Concerned Women Through History: Education – Eunice, Septima Clark, and Jill Noble

Eunice is one of the lesser known women of the Bible.  She’s referenced twice, once in Acts and once in Paul’s letter to Timothy.

2 Timothy 1:5 states: “I have been reminded of your sincere faith, which first lived in your grandmother Lois and in your mother Eunice and, I am persuaded, now lives in you also.” This passage helps us connect with the humanity of Paul and Timothy as they discuss common relationships and admire educational achievements.

It is Timothy’s mother, and her mother before her, who set the young leader on a good path.  We learn here that education and the family are linked.  We are reminded that spiritual maturity — learning the ways of God in our life — begins at home and extends out to an entire community.

Furthermore, we know from Acts 16:1 that Eunice was married to an unbeliever.  So she managed to raise her son in the faith, despite what could have been opposition and marital tension.  Eunice’s name means “victory.”  Indeed, Timothy’s faith was a great victory not only for Eunice, but meant great victories in the church — both historically and today.
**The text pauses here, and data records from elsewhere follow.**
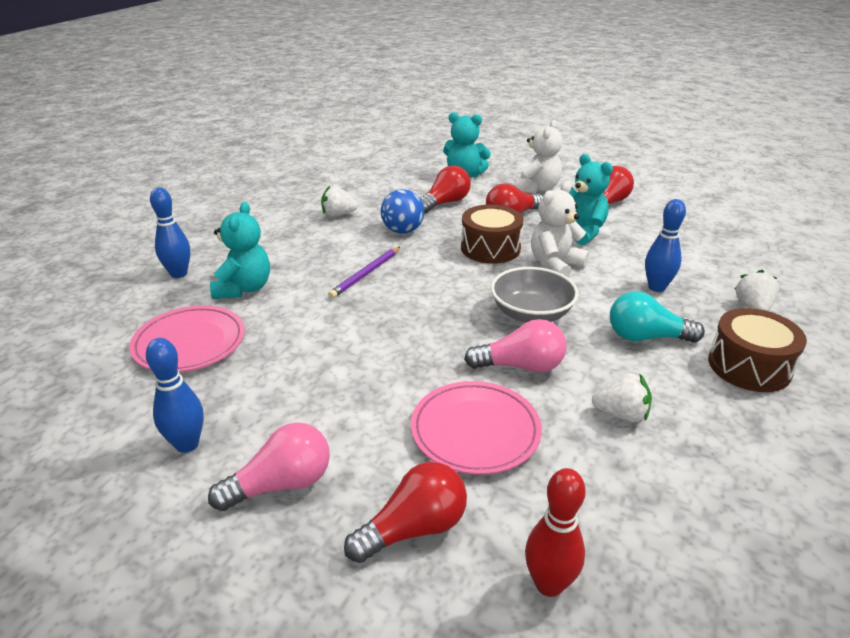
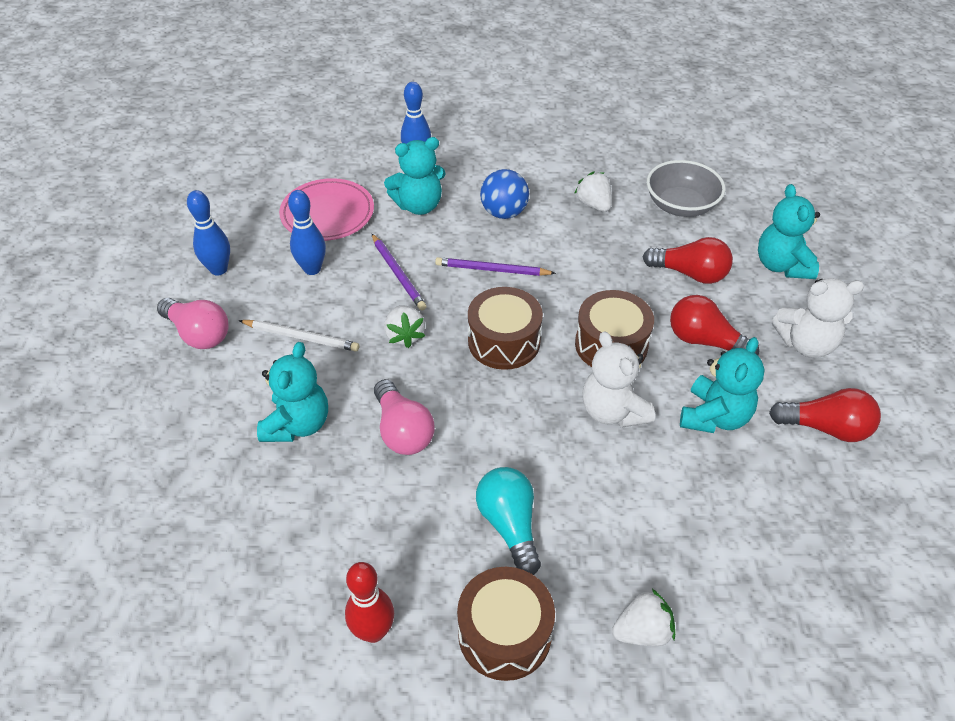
camera: 65 degrees right, 15 degrees up
red light bulb [344,462,467,563] -> none
blue ball [381,189,424,234] -> blue ball moved to [480,169,529,219]
pink plate [411,381,542,475] -> turquoise teddy bear [257,342,328,442]
grey bowl [491,267,578,323] -> grey bowl moved to [647,160,725,217]
red bowling pin [525,468,586,597] -> red bowling pin moved to [345,562,394,643]
white teddy bear [531,181,589,277] -> white teddy bear turned 135 degrees counterclockwise [582,331,655,428]
white strawberry [592,373,652,422] -> white strawberry moved to [384,305,425,348]
blue bowling pin [645,199,686,292] -> blue bowling pin moved to [288,190,326,275]
none -> white pencil [239,320,359,352]
none -> purple pencil [372,234,427,311]
none -> brown drum [468,287,543,370]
What Eunice did for the church, Septima did for her race.  Septima Poinsette Clark’s husband died tragically shortly after their marriage, so, like Eunice, she had to forge her own advocacy.  She was African-American and spent her life making sure African-Americans received proper education and civil rights.  She was a teacher who lost her job for her desire to work in the NAACP.

And in 1961, she joined the Southern Christian Leadership Conference as director of education and teaching, helping to create over 800 schools. 

Jill Noble, the Greater Kansas City area director for Concerned Women for America, also knows education is a tool for empowerment.  In her home state of Missouri, she fought Common Core curriculums, which were putting local needs aside and reducing intelligence standards to the lowest common denominator.

Her deep passion for education comes from a deep awareness of its divine origin.  As she puts it:

“We always need to remember that it was God Himself who created the ability to transfer a grapheme symbol to represent a spoken word.  There is great power in this technology that we call ‘reading.’  It was designed from the beginning to educate God’s people out of slavery into a holy nation. We saw that in the giving of the Ten Commandments and, ultimately, in the giving of the entire Word of God.  It was and is entirely designed to educate the human race in all areas of life.  Today, education is under assault in large part because liberal policies cannot easily control an educated population.  And so we continue to educate our children and ourselves in order to uphold the precepts of God, as well as the Constitution of the United States of America.”

These women understand the reverberating effects of education — on a church, for a race, and in a nation. We admire them as heroines who know the next generation needs our care.